A busy street does not always mean a busy store. Plenty of retailers have opened on a road packed with pedestrians, only to find that almost none of that traffic ever walks through the door.
This is the gap that footfall data is meant to close. It does not just count people walking by. Done properly, it shows how many of them actually engage with a location, and for how long.
This article breaks down what footfall data measures, how it connects to dwell time, and what both numbers actually reveal about store performance.
Contents
What Is Footfall Data
Footfall data measures the number of people who pass by, enter, or spend time near a physical location over a given period. It is typically derived from anonymized mobile device signals, which means it reflects actual recorded movement rather than an estimate based on road type or population density alone.
Modern footfall data usually includes more than a raw visitor count. It can break activity down by hour of day, day of week, and repeat versus first-time visits, giving a much richer picture than a single traffic number.
Footfall vs Dwell Time
Footfall and dwell time answer two different questions, and conflating them is one of the most common analysis mistakes.
- Footfall answers: how many people came near or into this location?
- Dwell time answers: how long did they actually stay once they arrived?
A location can have high footfall and short dwell time, which usually points to pass-through traffic rather than genuine destination behavior. The reverse pattern, lower footfall but longer dwell time, often signals a smaller but more engaged visitor base. Neither pattern is automatically good or bad. It depends entirely on what kind of store is sitting in that location: a quick-service format benefits from pass-through traffic, while a destination retailer needs visitors who stay and browse.
What It Reveals About Store Performance
Footfall and dwell time together help retailers separate two very different problems: a traffic problem and a conversion problem.
- High footfall, low sales: the location is attracting visitors, but something inside the store, layout, pricing, or product mix, is failing to convert them.
- Low footfall, decent conversion among those who do visit: the store experience is fine, but the location simply is not exposing the brand to enough of the right people.
- Rising footfall over time: often an early signal that a new development, transit line, or neighboring tenant is changing the character of an area, which is useful for catching a location’s potential before competitors do.
Looking at footfall in isolation tends to overstate how well a location is actually working. Pairing it with dwell time gives a far more honest read on whether people who arrive are genuinely engaging.

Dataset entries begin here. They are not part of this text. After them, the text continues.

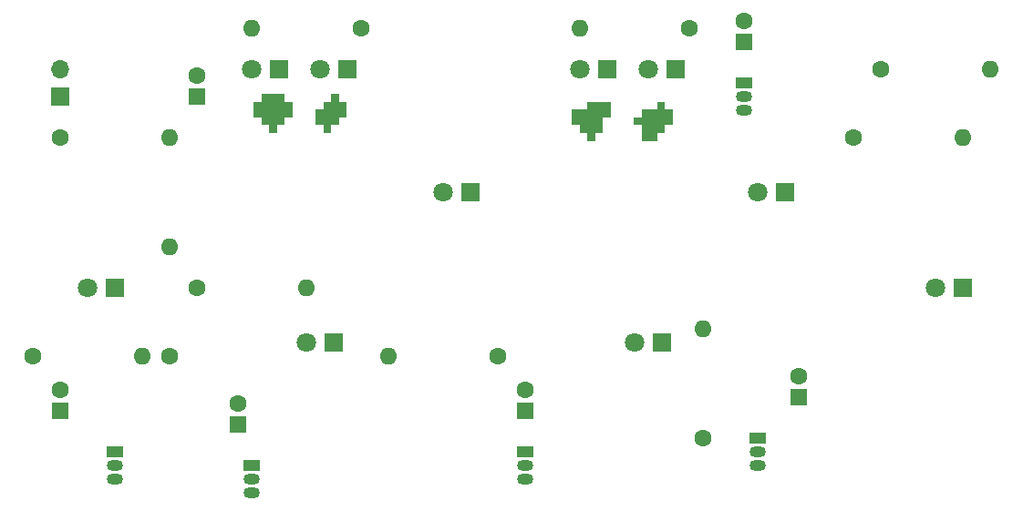
<source format=gbr>
%TF.GenerationSoftware,KiCad,Pcbnew,(6.0.1)*%
%TF.CreationDate,2022-02-03T11:52:22+01:00*%
%TF.ProjectId,ruetueta-pcb,72756574-7565-4746-912d-7063622e6b69,rev?*%
%TF.SameCoordinates,Original*%
%TF.FileFunction,Soldermask,Bot*%
%TF.FilePolarity,Negative*%
%FSLAX46Y46*%
G04 Gerber Fmt 4.6, Leading zero omitted, Abs format (unit mm)*
G04 Created by KiCad (PCBNEW (6.0.1)) date 2022-02-03 11:52:22*
%MOMM*%
%LPD*%
G01*
G04 APERTURE LIST*
%ADD10R,1.800000X1.800000*%
%ADD11C,1.800000*%
%ADD12C,1.600000*%
%ADD13O,1.600000X1.600000*%
%ADD14R,1.700000X1.700000*%
%ADD15O,1.700000X1.700000*%
%ADD16R,1.600000X1.600000*%
%ADD17R,1.500000X1.050000*%
%ADD18O,1.500000X1.050000*%
G04 APERTURE END LIST*
%TO.C,REF\u002A\u002A*%
G36*
X185906384Y-36028369D02*
G01*
X186626951Y-36028369D01*
X186626951Y-37469504D01*
X185906384Y-37469504D01*
X185906384Y-38190071D01*
X185185816Y-38190071D01*
X185185816Y-38910639D01*
X184465249Y-38910639D01*
X184465249Y-38190071D01*
X183744682Y-38190071D01*
X183744682Y-36748937D01*
X184465249Y-36748937D01*
X184465249Y-36028369D01*
X185185816Y-36028369D01*
X185185816Y-35307802D01*
X185906384Y-35307802D01*
X185906384Y-36028369D01*
G37*
G36*
X180862412Y-36028369D02*
G01*
X181582980Y-36028369D01*
X181582980Y-37469504D01*
X180862412Y-37469504D01*
X180862412Y-38190071D01*
X180141845Y-38190071D01*
X180141845Y-38910639D01*
X179421277Y-38910639D01*
X179421277Y-38190071D01*
X178700710Y-38190071D01*
X178700710Y-37469504D01*
X177980143Y-37469504D01*
X177980143Y-36028369D01*
X178700710Y-36028369D01*
X178700710Y-35307802D01*
X180862412Y-35307802D01*
X180862412Y-36028369D01*
G37*
G36*
X216170214Y-36748937D02*
G01*
X216890781Y-36748937D01*
X216890781Y-38190071D01*
X216170214Y-38190071D01*
X216170214Y-38910639D01*
X215449646Y-38910639D01*
X215449646Y-39631206D01*
X214008511Y-39631206D01*
X214008511Y-38190071D01*
X213287944Y-38190071D01*
X213287944Y-37469504D01*
X214008511Y-37469504D01*
X214008511Y-36748937D01*
X215449646Y-36748937D01*
X215449646Y-36028369D01*
X216170214Y-36028369D01*
X216170214Y-36748937D01*
G37*
G36*
X211126242Y-37469504D02*
G01*
X210405675Y-37469504D01*
X210405675Y-38910639D01*
X209685107Y-38910639D01*
X209685107Y-39631206D01*
X208964540Y-39631206D01*
X208964540Y-38910639D01*
X208243972Y-38910639D01*
X208243972Y-38190071D01*
X207523405Y-38190071D01*
X207523405Y-36748937D01*
X208964540Y-36748937D01*
X208964540Y-36028369D01*
X211126242Y-36028369D01*
X211126242Y-37469504D01*
G37*
%TD*%
D10*
%TO.C,D2*%
X215900000Y-58420000D03*
D11*
X213360000Y-58420000D03*
%TD*%
D10*
%TO.C,D5*%
X198120000Y-44450000D03*
D11*
X195580000Y-44450000D03*
%TD*%
D10*
%TO.C,D1*%
X165100000Y-53340000D03*
D11*
X162560000Y-53340000D03*
%TD*%
D10*
%TO.C,D3*%
X185420000Y-58420000D03*
D11*
X182880000Y-58420000D03*
%TD*%
D10*
%TO.C,D4*%
X227330000Y-44450000D03*
D11*
X224790000Y-44450000D03*
%TD*%
D10*
%TO.C,D6*%
X243840000Y-53340000D03*
D11*
X241300000Y-53340000D03*
%TD*%
D12*
%TO.C,R5*%
X200660000Y-59690000D03*
D13*
X190500000Y-59690000D03*
%TD*%
D12*
%TO.C,R8*%
X233680000Y-39370000D03*
D13*
X243840000Y-39370000D03*
%TD*%
D14*
%TO.C,J1*%
X160020000Y-35560000D03*
D15*
X160020000Y-33020000D03*
%TD*%
D16*
%TO.C,C3*%
X176530000Y-66040000D03*
D12*
X176530000Y-64040000D03*
%TD*%
D16*
%TO.C,C5*%
X228600000Y-63500000D03*
D12*
X228600000Y-61500000D03*
%TD*%
%TO.C,R9*%
X218440000Y-29210000D03*
D13*
X208280000Y-29210000D03*
%TD*%
D17*
%TO.C,Q4*%
X224790000Y-67310000D03*
D18*
X224790000Y-68580000D03*
X224790000Y-69850000D03*
%TD*%
D12*
%TO.C,R10*%
X236220000Y-33020000D03*
D13*
X246380000Y-33020000D03*
%TD*%
D16*
%TO.C,C1*%
X172720000Y-35560000D03*
D12*
X172720000Y-33560000D03*
%TD*%
D16*
%TO.C,C2*%
X160020000Y-64770000D03*
D12*
X160020000Y-62770000D03*
%TD*%
D17*
%TO.C,Q3*%
X203200000Y-68580000D03*
D18*
X203200000Y-69850000D03*
X203200000Y-71120000D03*
%TD*%
D10*
%TO.C,D9*%
X210820000Y-33020000D03*
D11*
X208280000Y-33020000D03*
%TD*%
D17*
%TO.C,Q2*%
X177800000Y-69850000D03*
D18*
X177800000Y-71120000D03*
X177800000Y-72390000D03*
%TD*%
D17*
%TO.C,Q1*%
X165100000Y-68580000D03*
D18*
X165100000Y-69850000D03*
X165100000Y-71120000D03*
%TD*%
D17*
%TO.C,Q5*%
X223520000Y-34290000D03*
D18*
X223520000Y-35560000D03*
X223520000Y-36830000D03*
%TD*%
D16*
%TO.C,C4*%
X203200000Y-64770000D03*
D12*
X203200000Y-62770000D03*
%TD*%
D10*
%TO.C,D8*%
X186690000Y-33020000D03*
D11*
X184150000Y-33020000D03*
%TD*%
D10*
%TO.C,D10*%
X217170000Y-33020000D03*
D11*
X214630000Y-33020000D03*
%TD*%
D12*
%TO.C,R4*%
X170180000Y-59690000D03*
D13*
X170180000Y-49530000D03*
%TD*%
D12*
%TO.C,R7*%
X187960000Y-29210000D03*
D13*
X177800000Y-29210000D03*
%TD*%
D12*
%TO.C,R3*%
X172720000Y-53340000D03*
D13*
X182880000Y-53340000D03*
%TD*%
D12*
%TO.C,R1*%
X160020000Y-39370000D03*
D13*
X170180000Y-39370000D03*
%TD*%
D16*
%TO.C,C6*%
X223520000Y-30480000D03*
D12*
X223520000Y-28480000D03*
%TD*%
%TO.C,R2*%
X157480000Y-59690000D03*
D13*
X167640000Y-59690000D03*
%TD*%
D10*
%TO.C,D7*%
X180340000Y-33020000D03*
D11*
X177800000Y-33020000D03*
%TD*%
D12*
%TO.C,R6*%
X219710000Y-67310000D03*
D13*
X219710000Y-57150000D03*
%TD*%
M02*

</source>
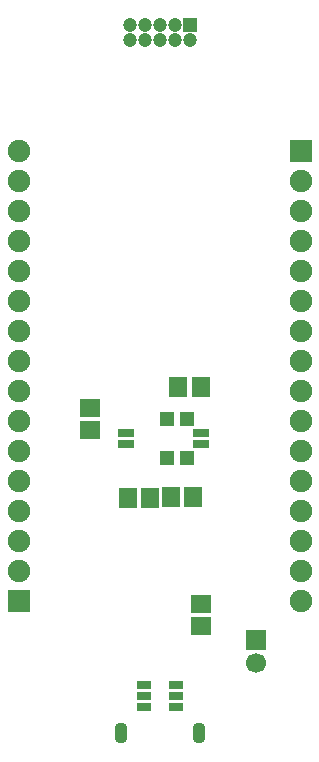
<source format=gbr>
G04 DipTrace 2.4.0.2*
%INBottomMask.gbr*%
%MOMM*%
%ADD26R,1.7X1.7*%
%ADD27C,1.7*%
%ADD28R,1.9X1.9*%
%ADD53R,1.4X0.8*%
%ADD59R,1.3X0.8*%
%ADD69C,1.2*%
%ADD71R,1.2X1.2*%
%ADD77O,1.1X1.8*%
%ADD80C,1.9*%
%ADD81R,1.3X1.2*%
%ADD85R,1.7X1.5*%
%ADD87R,1.5X1.7*%
%FSLAX53Y53*%
G04*
G71*
G90*
G75*
G01*
%LNBotMask*%
%LPD*%
D87*
X10726Y21462D3*
X12626D3*
D85*
X7552Y29100D3*
Y27200D3*
D87*
X16914Y30816D3*
X15014D3*
D81*
X15798Y24850D3*
X14099D3*
X15798Y28127D3*
X14099D3*
D28*
X1524Y12700D3*
D80*
Y15240D3*
Y17780D3*
Y20320D3*
Y22860D3*
Y25400D3*
Y27940D3*
Y30480D3*
Y33020D3*
Y35560D3*
Y38100D3*
Y40640D3*
Y43180D3*
Y45720D3*
Y48260D3*
Y50800D3*
D28*
X25400D3*
D80*
Y48260D3*
Y45720D3*
Y43180D3*
Y40640D3*
Y38100D3*
Y35560D3*
Y33020D3*
Y30480D3*
Y27940D3*
Y25400D3*
Y22860D3*
Y20320D3*
Y17780D3*
Y15240D3*
Y12700D3*
D77*
X10162Y1524D3*
X16762D3*
D71*
X16002Y61468D3*
D69*
X14732D3*
X13462D3*
X12192D3*
X10922D3*
X16002Y60198D3*
X14732D3*
X13462D3*
X12192D3*
X10922D3*
D26*
X21597Y9455D3*
D27*
Y7455D3*
D85*
X16947Y10564D3*
Y12464D3*
D59*
X14812Y5624D3*
Y4674D3*
Y3724D3*
X12112D3*
Y4674D3*
Y5624D3*
D53*
X16916Y26908D3*
X10616D3*
X16916Y26008D3*
X10616D3*
D87*
X16301Y21482D3*
X14401D3*
M02*

</source>
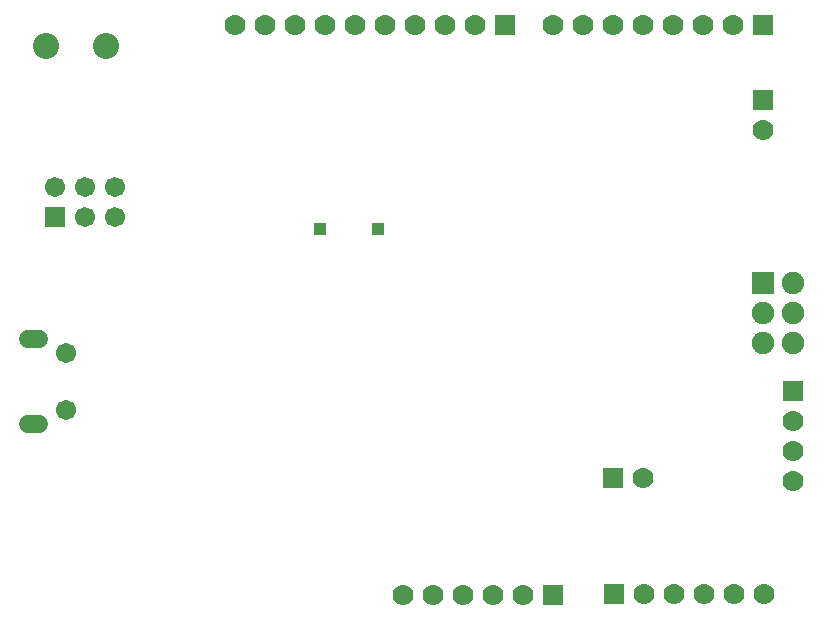
<source format=gbs>
G04 ---------------------------- Layer name :BOTTOM SOLDER LAYER*
G04 EasyEDA v5.5.14, Mon, 18 Jun 2018 23:09:04 GMT*
G04 84bf75b42abb48d08708263c728ca580*
G04 Gerber Generator version 0.2*
G04 Scale: 100 percent, Rotated: No, Reflected: No *
G04 Dimensions in inches *
G04 leading zeros omitted , absolute positions ,2 integer and 4 decimal *
%FSLAX24Y24*%
%MOIN*%
G90*
G70D02*

%ADD47C,0.059181*%
%ADD48R,0.070000X0.070000*%
%ADD49C,0.070000*%
%ADD50C,0.067055*%
%ADD51R,0.043700X0.043700*%
%ADD52C,0.086740*%
%ADD53C,0.067000*%
%ADD54R,0.067000X0.067000*%
%ADD55R,0.074929X0.074929*%
%ADD56C,0.074929*%

%LPD*%
G54D47*
G01X881Y6675D02*
G01X526Y6675D01*
G01X881Y9525D02*
G01X526Y9525D01*
G54D48*
G01X20000Y4900D03*
G54D49*
G01X21000Y4900D03*
G54D50*
G01X1767Y9048D03*
G01X1767Y7142D03*
G54D48*
G01X25000Y17500D03*
G54D49*
G01X25000Y16500D03*
G01X25035Y1017D03*
G01X24035Y1017D03*
G01X23035Y1017D03*
G01X22035Y1017D03*
G01X21035Y1017D03*
G54D48*
G01X20035Y1017D03*
G54D51*
G01X12160Y13200D03*
G01X10239Y13200D03*
G54D52*
G01X3100Y19300D03*
G01X1100Y19300D03*
G54D53*
G01X3400Y14600D03*
G01X2400Y14600D03*
G01X1400Y14600D03*
G01X3400Y13600D03*
G01X2400Y13600D03*
G54D54*
G01X1400Y13600D03*
G54D55*
G01X25000Y11400D03*
G54D56*
G01X26000Y11400D03*
G01X25000Y10400D03*
G01X26000Y10400D03*
G01X25000Y9400D03*
G01X26000Y9400D03*
G54D49*
G01X13000Y1000D03*
G01X14000Y1000D03*
G01X15000Y1000D03*
G01X16000Y1000D03*
G01X17000Y1000D03*
G54D48*
G01X18000Y1000D03*
G01X26000Y7800D03*
G54D49*
G01X26000Y6800D03*
G01X26000Y5800D03*
G01X26000Y4800D03*
G54D48*
G01X25000Y20000D03*
G54D49*
G01X24000Y20000D03*
G01X23000Y20000D03*
G01X22000Y20000D03*
G01X21000Y20000D03*
G01X20000Y20000D03*
G01X19000Y20000D03*
G01X18000Y20000D03*
G01X7400Y20000D03*
G01X8400Y20000D03*
G01X9400Y20000D03*
G01X10400Y20000D03*
G01X11400Y20000D03*
G01X12400Y20000D03*
G01X13400Y20000D03*
G01X14400Y20000D03*
G01X15400Y20000D03*
G54D48*
G01X16400Y20000D03*
M00*
M02*

</source>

Turn Footfall Into Decisions With LOKASI
LOKASI Intelligence captures footfall and dwell time as part of its mobility data, broken down by hour, day, and visitor pattern. This lets retail teams see not just how many people are near a location, but whether that traffic is the kind that actually converts.
For example, LOKASI Intelligence might record around 8,000 device visits at a shopping center on a typical weekday, with roughly 40% of those visitors staying between one and five hours, a pattern consistent with genuine destination behavior. A nearby location with a similar footfall count but a dwell time skewed toward under ten minutes tells a very different story: high exposure, but limited engagement. Comparisons like this turn a single footfall number into a clear, actionable read on how a location is actually performing.
Figure 1: Hourly Mobility Heatmap by LOKASI Intelligence
Get a clearer read on how your locations are really performing. Reach out for a free consultation via WhatsApp at 0877 7907 7750 or through bvarta.com/contact-us.
FAQ
What is footfall data in retail?
Footfall data measures the number of people who pass by, enter, or spend time near a physical retail location over a given period, usually derived from anonymized mobile device signals.
Is high footfall always a good sign for a store?
Not on its own. High footfall paired with short dwell time often signals pass-through traffic rather than genuine customer engagement, so it needs to be read alongside dwell time and conversion data.
What is the difference between footfall and dwell time?
Footfall measures how many people came near or into a location, while dwell time measures how long they stayed once they arrived. Together, they show whether a location attracts the right kind of traffic, not just a high volume of it.